I am working through the Stewart Calculus text independently and am stuck on one of the practice problems (edition 7e - problem 29 in section 1.7).
I am confused by particularly by hint #3 which says:
Why is $\lvert x^2 -4x + 4 \rvert = \lvert x + 2 \rvert \lvert x - 2 \rvert$
I am quite confused by this and I cannot figure out how these two sides of the equation are equal. For full context of the homework hints please see here (I would have attached the image but I cannot since I have not posted enough).
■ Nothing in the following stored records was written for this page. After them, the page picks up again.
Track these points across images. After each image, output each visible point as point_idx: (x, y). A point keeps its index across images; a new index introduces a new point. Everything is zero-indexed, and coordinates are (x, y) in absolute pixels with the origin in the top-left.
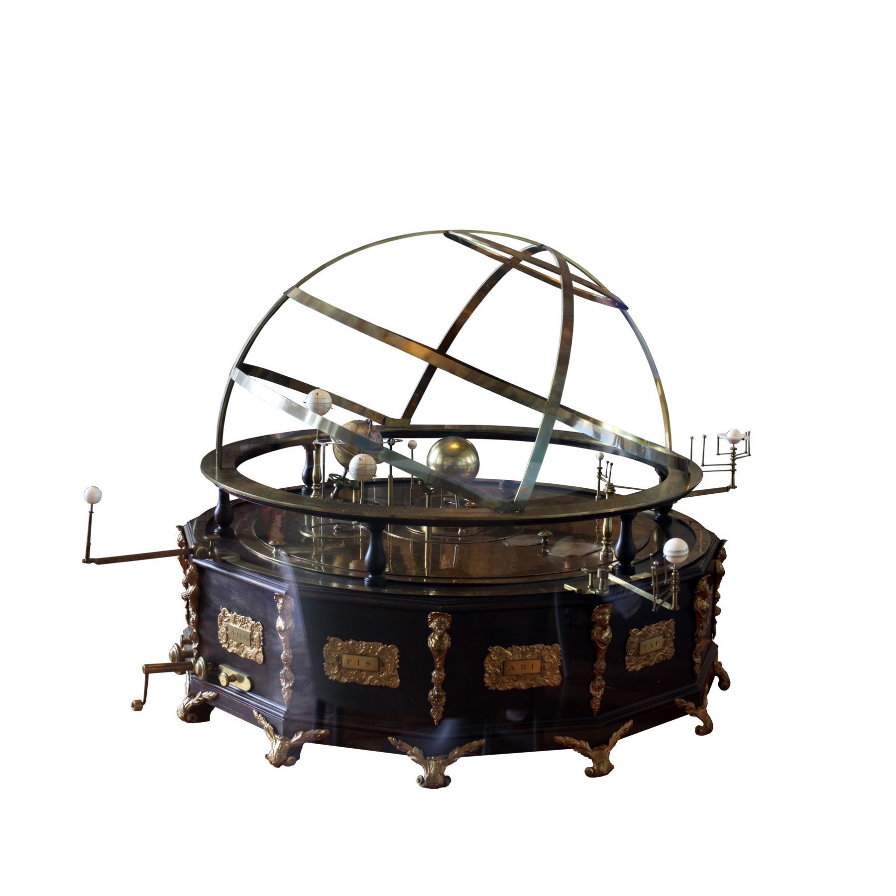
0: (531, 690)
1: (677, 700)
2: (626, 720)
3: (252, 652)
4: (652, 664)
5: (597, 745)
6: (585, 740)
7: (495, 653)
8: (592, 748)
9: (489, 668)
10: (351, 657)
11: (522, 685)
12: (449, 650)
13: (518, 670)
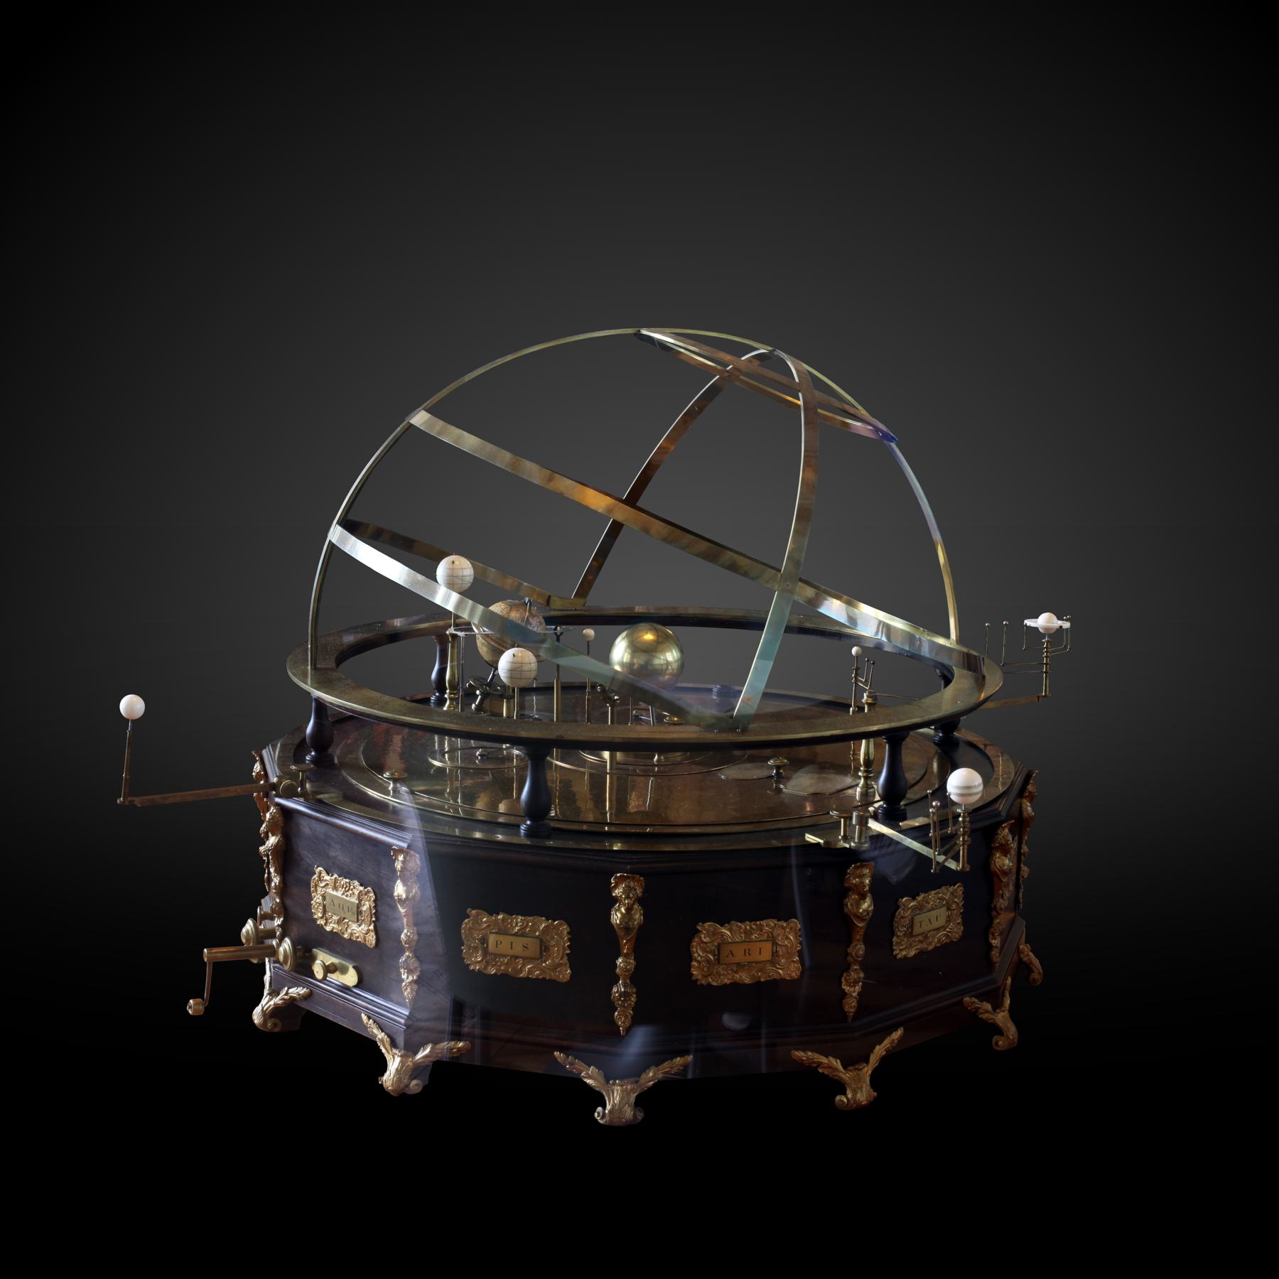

Left to my own device I would have figured that $\lvert x^2 -4x + 4\rvert \lt \epsilon $ where the left hand sides could be reworked as $ \lvert (x -2)^2 \rvert \lt \epsilon $ and furthermore that $ x - 2 = \sqrt{\epsilon}$
Not sure where I am going wrong here, can somebody please help?
Solution
Suppose that $|x - 2| \leq \delta$. Then one has that \begin{align*} |f(x) - f(2)| & = |x^{2} - 4x + 5 - 1|\\\\ & = |x^{2} - 4x + 4|\\\\ & = |x-2|^{2} \leq \delta^{2} = \varepsilon \end{align*}
Thus we can conclude that for every $\varepsilon > 0$, there corresponds $\delta = \sqrt{\varepsilon}$ such that \begin{align*} |x - 2| \leq \delta \Rightarrow |f(x) - f(2)| \leq \varepsilon \end{align*}
and we are done.
If you still have any doubts, please let me know.
Comments
The proposed identity is not correct. Indeed, $|x^{2} - 4x + 4| \neq |x-2||x+2|$.